Document:
The building is a vestige of a different era, and the nonprofit home’s mission harkens back to an earlier time, too, when sex outside marriage was more stigmatized and access to birth control and abortion were hard to come by. Charleston has changed in dramatic ways this past century, but the house run by the Florence Crittenton Programs of South Carolina essentially serves the same purpose — one that may prove increasingly necessary in the post-Roe v. Wade South.
Across the region, the recent Supreme Court ruling on abortion could lead to higher numbers of pregnancies among teenagers and may very well affect the demand for maternity homes like the one in Charleston.
Relatively few such maternity homes remain in the United States. As contraception and abortion became widely available during the second half of the 20th century, the demand for these homes declined alongside the teen birth rate, said Ann Fessler, who wrote the 2006 book “The Girls Who Went Away: The Hidden History of Women Who Surrendered Children for Adoption in the Decades Before Roe v. Wade.”

Stored rows:
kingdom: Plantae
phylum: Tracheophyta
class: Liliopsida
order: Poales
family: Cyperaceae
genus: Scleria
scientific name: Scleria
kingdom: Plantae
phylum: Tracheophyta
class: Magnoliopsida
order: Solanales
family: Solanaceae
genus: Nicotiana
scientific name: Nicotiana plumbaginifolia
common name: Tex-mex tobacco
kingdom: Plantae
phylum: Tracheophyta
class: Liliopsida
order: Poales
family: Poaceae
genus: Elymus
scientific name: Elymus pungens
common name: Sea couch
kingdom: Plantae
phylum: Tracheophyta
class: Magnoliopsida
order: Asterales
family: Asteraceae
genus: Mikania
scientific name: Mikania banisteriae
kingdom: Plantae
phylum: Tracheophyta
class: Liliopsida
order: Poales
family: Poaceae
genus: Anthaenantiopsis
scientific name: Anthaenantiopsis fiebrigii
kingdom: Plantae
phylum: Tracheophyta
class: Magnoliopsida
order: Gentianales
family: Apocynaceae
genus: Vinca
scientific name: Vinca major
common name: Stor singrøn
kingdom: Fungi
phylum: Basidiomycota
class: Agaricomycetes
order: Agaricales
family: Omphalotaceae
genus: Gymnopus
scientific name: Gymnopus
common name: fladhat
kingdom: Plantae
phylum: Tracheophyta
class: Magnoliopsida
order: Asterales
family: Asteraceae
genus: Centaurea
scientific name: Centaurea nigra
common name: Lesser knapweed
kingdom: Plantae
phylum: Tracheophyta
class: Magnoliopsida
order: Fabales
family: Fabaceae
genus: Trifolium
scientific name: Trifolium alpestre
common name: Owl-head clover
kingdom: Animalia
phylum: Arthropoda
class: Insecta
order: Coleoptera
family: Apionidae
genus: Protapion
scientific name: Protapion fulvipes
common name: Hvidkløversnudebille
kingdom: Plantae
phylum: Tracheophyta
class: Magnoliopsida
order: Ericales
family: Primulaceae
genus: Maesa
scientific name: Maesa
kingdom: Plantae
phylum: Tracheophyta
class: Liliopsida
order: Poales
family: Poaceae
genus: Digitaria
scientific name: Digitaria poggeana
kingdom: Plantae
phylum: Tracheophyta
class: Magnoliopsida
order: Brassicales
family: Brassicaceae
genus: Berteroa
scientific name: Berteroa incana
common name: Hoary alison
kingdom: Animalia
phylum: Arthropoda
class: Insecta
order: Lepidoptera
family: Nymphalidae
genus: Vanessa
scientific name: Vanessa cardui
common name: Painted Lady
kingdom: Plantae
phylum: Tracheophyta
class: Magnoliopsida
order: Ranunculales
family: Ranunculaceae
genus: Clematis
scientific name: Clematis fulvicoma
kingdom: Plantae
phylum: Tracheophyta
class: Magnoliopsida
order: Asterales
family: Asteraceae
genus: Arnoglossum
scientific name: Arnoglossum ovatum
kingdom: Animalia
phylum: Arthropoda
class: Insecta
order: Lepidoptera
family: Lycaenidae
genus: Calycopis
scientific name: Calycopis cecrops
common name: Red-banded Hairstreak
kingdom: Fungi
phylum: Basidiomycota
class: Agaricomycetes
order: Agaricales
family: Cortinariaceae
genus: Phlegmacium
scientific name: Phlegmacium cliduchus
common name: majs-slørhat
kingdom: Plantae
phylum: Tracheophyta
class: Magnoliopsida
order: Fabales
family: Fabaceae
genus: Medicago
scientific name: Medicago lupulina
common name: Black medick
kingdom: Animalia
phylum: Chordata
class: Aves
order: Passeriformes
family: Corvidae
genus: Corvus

Exercise objective:
Reproduce word for word everything in the maternity home passage from "Across the region, the" down to "one in Charleston.". Rely only on the passage about the Charleston maternity home, not on the records.

Output for this exercise:
Across the region, the recent Supreme Court ruling on abortion could lead to higher numbers of pregnancies among teenagers and may very well affect the demand for maternity homes like the one in Charleston.